В поисках истоков силы обратился к религии: Торе, Корану, Библии. Они укрепили во мне понятия добра, совести, чести, но не дали ответов на интересовавшие меня вопросы. Так я ступил на путь благочестия.
Тенсегрити привело к цигун – эта практика стабилизировала энергию, успокоила разум, вернув из магических далей в реальность. Пора было возвращаться в социум. Отдохнул – можно и поработать.
Шел 1993 год – пик западной поп-культуры, казалось бы, самое безмятежное время. Мода затмила кино и музыку. Живые скульптуры богинь снизошли на землю в лицах: Наоми, Синди, Линда, Клаудиа, Татьяна и Кристи. Их эпоха стала ренессансом, после которого наступили сюрреализм и кубизм глянца. То, что творил Питер Линдберг с Татьяной Патиц, было необъяснимо – идеальный симбиоз формы и перспективы. Целомудрие, пропитанное скрытым сексом.

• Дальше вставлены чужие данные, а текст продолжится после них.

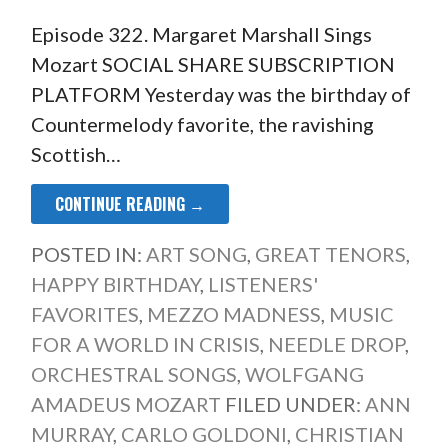
Episode 322. Margaret Marshall Sings
Mozart SOCIAL SHARE SUBSCRIPTION
PLATFORM Yesterday was the birthday of
Countermelody favorite, the ravishing
Scottish…
CONTINUE READING →
POSTED IN:
ART SONG
,
GREAT TENORS
,
HAPPY BIRTHDAY
,
LISTENERS'
FAVORITES
,
MEZZO MADNESS
,
MUSIC
FOR A WORLD IN CRISIS
,
NEEDLE DROP
,
ORCHESTRAL SONGS
,
WOLFGANG
AMADEUS MOZART
FILED UNDER:
ANN
MURRAY
,
CARLO GOLDONI
,
CHRISTIAN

Чтобы улететь с островов, подрабатывал шкипером на яхтах. Туристы, арендующие судно без навыков, часто нанимали таких, как я. Легкие деньги для меня, приключение для них. Мое молчание было плюсом – я лишь отбрасывал тень, двигался бесшумно. «Молчу, плывем!». Старики любовались видами, купались. Пару раз организовывал им дайвинг.
Одна из таких пар: Кобус и Беатриса Адельберт, голландская пара, лет по шестьдесят. Порох в пороховницах явно был, особенно у Беатрисы. Ее взгляд то и дело цеплял меня.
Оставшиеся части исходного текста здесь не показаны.